Rompre avec le libre-échange (voir la contribution ci-dessus de Christophe Ramaux) ? C’est sans aucun doute indispensable si l’on veut limiter la concurrence effrénée que le néolibéralisme a instauré    entre les peuples du monde, et qui tire partout vers le bas la condition salariale. D’autant plus nécessaire qu’on doit viser une réduction drastique des transports, surtout routiers et aériens, qui contribuent pour plus du tiers à l’émission des gaz à effets de serre.

Toute la question est de savoir comment rompre avec le libre-échange. Le «néo-protectionnisme» européen  que Christophe Ramaux appelle de ses vœux signifie le rétablissement de droits de douane aux frontières de l’Union, de façon à rendre moins compétitives les importations en provenance des pays tiers.
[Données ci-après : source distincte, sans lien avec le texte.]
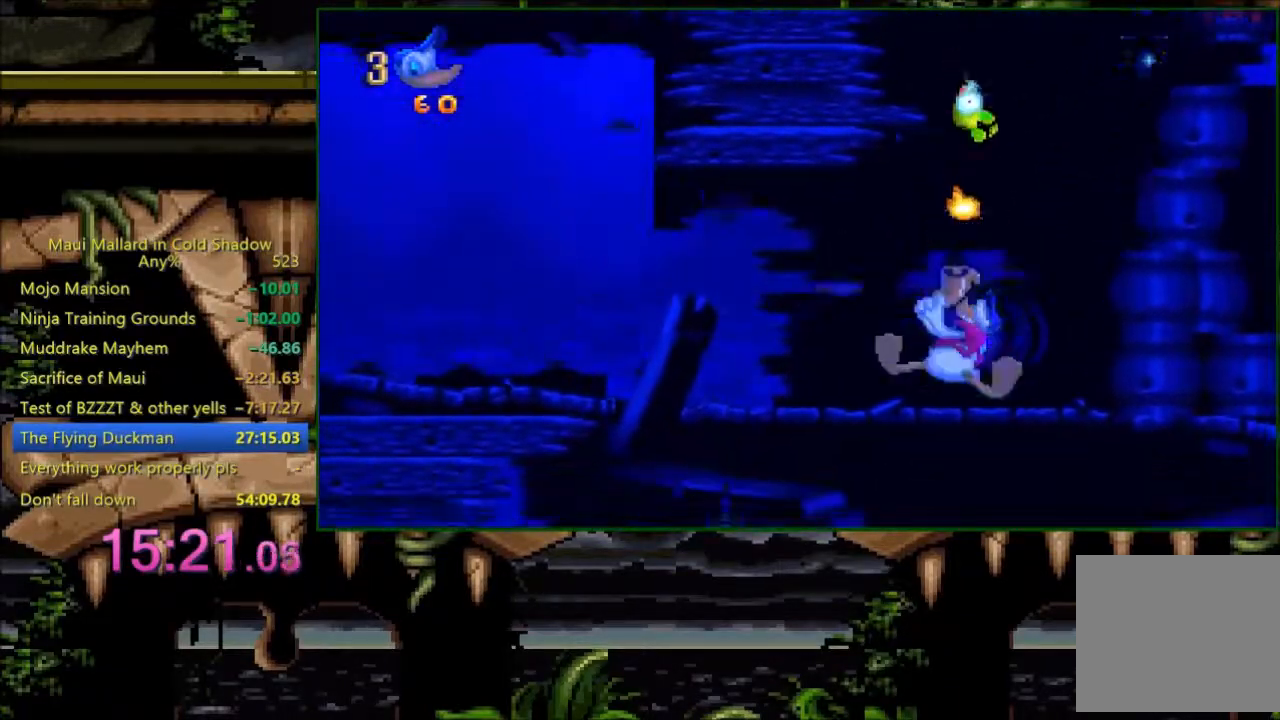
{"buttons": [], "events": [[200, "DPAD_LEFT", "up"], [233, "DPAD_RIGHT", "down"], [300, "X", "down"], [333, "DPAD_RIGHT", "up"], [433, "X", "up"]]}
L’idée paraît de bon sens: en protégeant les entreprises européennes de la concurrence extérieure, on leur permettra de préserver les emplois. Ce bon sens est malheureusement illusoire. Étant donné les rapports de force sociaux qui  prévalent aujourd’hui, rien ne garantit que les entreprises ainsi protégées de la concurrence choisiront de développer l’emploi. Il y a fort à parier que beaucoup d’entre elles augmenteront leurs prix pour accroître leurs profits: c’est ce qu’ont montré la plupart des épisodes protectionnistes du passé. L’inflation, encore renforcée par le renchérissement des importations, rognera le pouvoir d’achat des salaires. Les capitalistes des secteurs protégés y gagneront certainement ; les salariés et les chômeurs, c’est beaucoup moins sûr.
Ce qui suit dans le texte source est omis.